--- Instruction A ---
According to the board meeting minutes, what date was targeted for moving employees below the range minimum up to the new minimum?

Discussion on the Proposed Compensation Plan:   The Board agreed that the resolution on the new BWL compensation plan, which follows the Committee of the Whole Report, would be considered separately.

Commissioner Murray questioned the lack of direct comparison with Michigan utilities, as compared to the study, adjusting the national average to arrive at Michigan market rates. He noted that he fully supports the concept of benchmarking the market and the focus on merit performance based pay. He raised questions related to the balance between performance appraisal versus skill development and training, and emphasized the importance of having a systematic method of performance appraisals. He further expressed concern with simultaneously moving to a pure merit-based system of pay without having a performance appraisal system well implemented and well understood.

Commissioner Creamer asked about the appeal and review process and the timing of the appeal notification to employees.

Human Resource Director Linda Gardner provided an overview of the role Human Resources, the directors and managers played in the notification process and the basis for an appeal. In response to a question from Commissioner OLeary about the downside of extending the appeal process, Ms. Gardner stated that the July 1, 2000, implementation date for the compensation plan would be delayed. Also, extending the appeal process would delay moving employees who are below the minimum of the range to the new minimum, targeted for May 15, 2000.

Commissioner Christian observed that the short time frame to digest the information and for employees to talk with their managers might preclude some employees from submitting an appeal form. He suggested extending the appeal process by at least another week.

Commissioner Royal noted that because the new compensation plan is significantly changed as compared to the program currently in effect, her preference would be to postpone a decision on the proposed resolution until all Commissioners have an opportunity to review staffs responses to questions raised.

Action:   The Committee of the Whole Report was approved, but the following resolution was tabled.


Resolution to Adopt New Compensation Plan
for Non-Bargaining Unit Employees

BY THE COMMITTEE OF THE WHOLE

WHEREAS, Dorey, Reagan & Associates (consultant) was engaged by the BWL (Resolution #2000-1-4) to assist staff with the following goals:

Recommend and implement changes to the Non-Bargaining Unit (NBU) compensation plan.

Align the compensation system with a process-based organization.

Provide information enabling the BWL to design pay strategies, which are market driven.

The last redesign of the BWL compensation system was conducted in June, 1980.

WHEREAS, Staff and the consultant presented details of the new compensation plan for Non-Bargaining Unit employees with recommendations regarding changes.

WHEREAS, as discussed by the Personnel Committee on October 27, 1999, and approved by the Board, the Board of Water and Light base pay in relation to market is established at the 50th percentile.

Saved data entries:
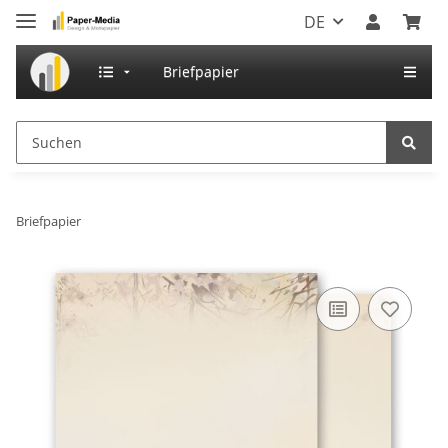
DE
Briefpapier
Briefpapier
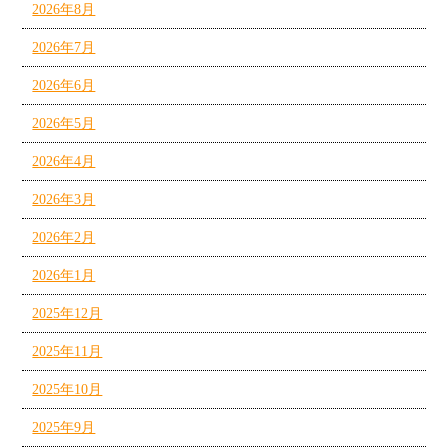
2026年8月
2026年7月
2026年6月
2026年5月
2026年4月
2026年3月
2026年2月
2026年1月
2025年12月
2025年11月
2025年10月
2025年9月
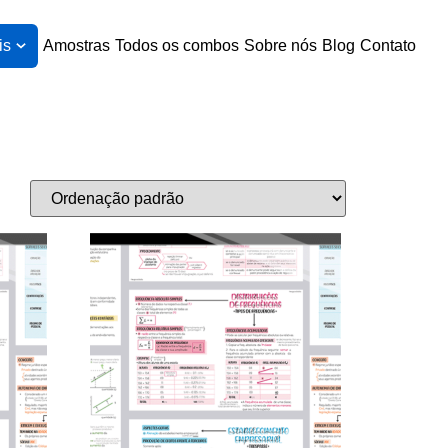
is
Amostras
Todos os combos
Sobre nós
Blog
Contato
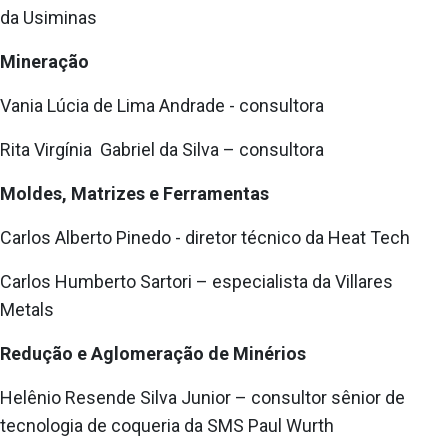
da Usiminas
Mineração
Vania Lúcia de Lima Andrade - consultora
Rita Virgínia Gabriel da Silva – consultora
Moldes, Matrizes e Ferramentas
Carlos Alberto Pinedo - diretor técnico da Heat Tech
Carlos Humberto Sartori – especialista da Villares
Metals
Redução e Aglomeração de Minérios
Helênio Resende Silva Junior – consultor sênior de
tecnologia de coqueria da SMS Paul Wurth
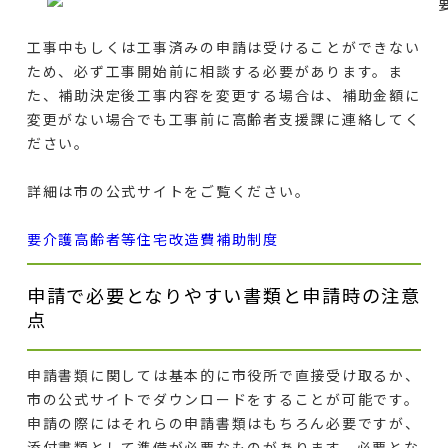
工事中もしくは工事済みの申請は受けることができない
ため、必ず工事開始前に相談する必要があります。ま
た、補助決定後工事内容を変更する場合は、補助金額に
変更がない場合でも工事前に高齢者支援課に連絡してく
ださい。
詳細は市の公式サイトをご覧ください。
要介護高齢者等住宅改造費補助制度
申請で必要となりやすい書類と申請時の注意
点
申請書類に関しては基本的に市役所で直接受け取るか、
市の公式サイトでダウンロードをすることが可能です。
申請の際にはそれらの申請書類はもちろん必要ですが、
添付書類として準備が必要なものがあります。必要とな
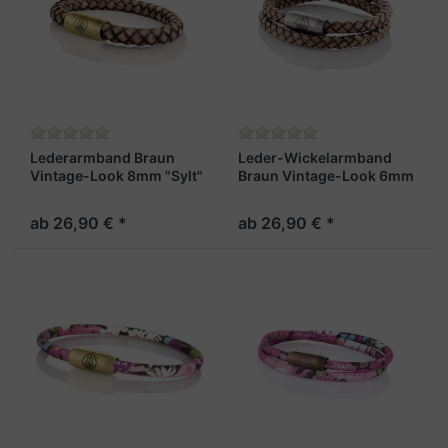
Lederarmband Braun
Leder-Wickelarmband
Vintage-Look 8mm "Sylt"
Braun Vintage-Look 6mm
"Sylt"
ab 26,90 € *
ab 26,90 € *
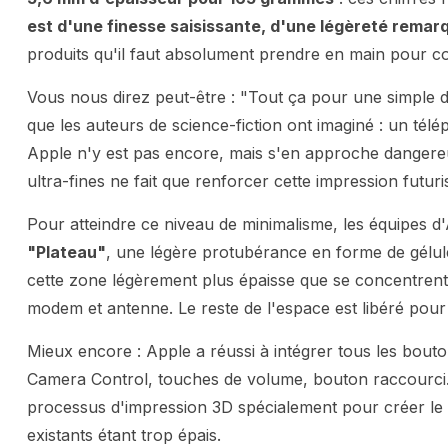
est d'une finesse saisissante, d'une légèreté remar
produits qu'il faut absolument prendre en main pour c
Vous nous direz peut-être : "Tout ça pour une simple da
que les auteurs de science-fiction ont imaginé : un télép
Apple n'y est pas encore, mais s'en approche danger
ultra-fines ne fait que renforcer cette impression futuri
Pour atteindre ce niveau de minimalisme, les équipes d
"Plateau"
, une légère protubérance en forme de gélule
cette zone légèrement plus épaisse que se concentren
modem et antenne. Le reste de l'espace est libéré pour l
Mieux encore : Apple a réussi à intégrer tous les bouto
Camera Control, touches de volume, bouton raccourci..
processus d'impression 3D spécialement pour créer le
existants étant trop épais.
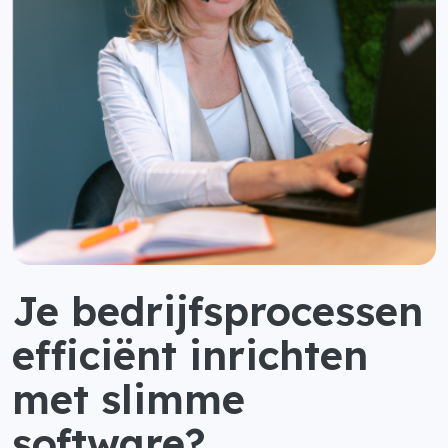
Je bedrijfsprocessen
efficiënt inrichten
met slimme
software?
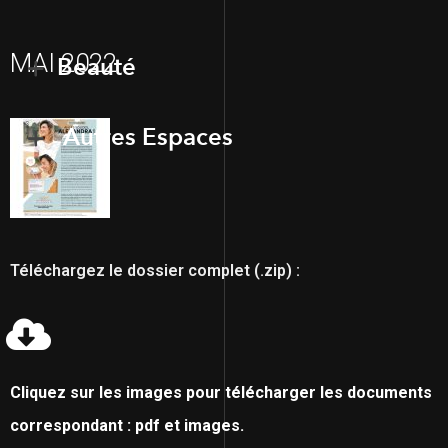
MAI 2022
Beauté
Autres Espaces
Téléchargez le dossier complet (.zip) :
Cliquez sur les images pour télécharger les documents
correspondant : pdf et images.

--- Instruction B ---
In the rows, switch "Vintage-Look" to "Retro-Look" throughout the part that opens with the line containing "Lederarmband Braun" and closes with the last of the rows, and give that part back with nothing else changed. Leave the pictures out.

--- Task response A ---
May 15, 2000.

--- Task response B ---
Lederarmband Braun
Leder-Wickelarmband
Retro-Look 8mm "Sylt"
Braun Retro-Look 6mm
"Sylt"
ab 26,90 € *
ab 26,90 € *
est d'une finesse saisissante, d'une légèreté remar
produits qu'il faut absolument prendre en main pour c
Vous nous direz peut-être : "Tout ça pour une simple da
que les auteurs de science-fiction ont imaginé : un télép
Apple n'y est pas encore, mais s'en approche danger
ultra-fines ne fait que renforcer cette impression futuri
Pour atteindre ce niveau de minimalisme, les équipes d
"Plateau"
, une légère protubérance en forme de gélule
cette zone légèrement plus épaisse que se concentren
modem et antenne. Le reste de l'espace est libéré pour l
Mieux encore : Apple a réussi à intégrer tous les bouto
Camera Control, touches de volume, bouton raccourci..
processus d'impression 3D spécialement pour créer le
existants étant trop épais.
Je bedrijfsprocessen
efficiënt inrichten
met slimme
software?
MAI 2022
Beauté
Autres Espaces
Téléchargez le dossier complet (.zip) :
Cliquez sur les images pour télécharger les documents
correspondant : pdf et images.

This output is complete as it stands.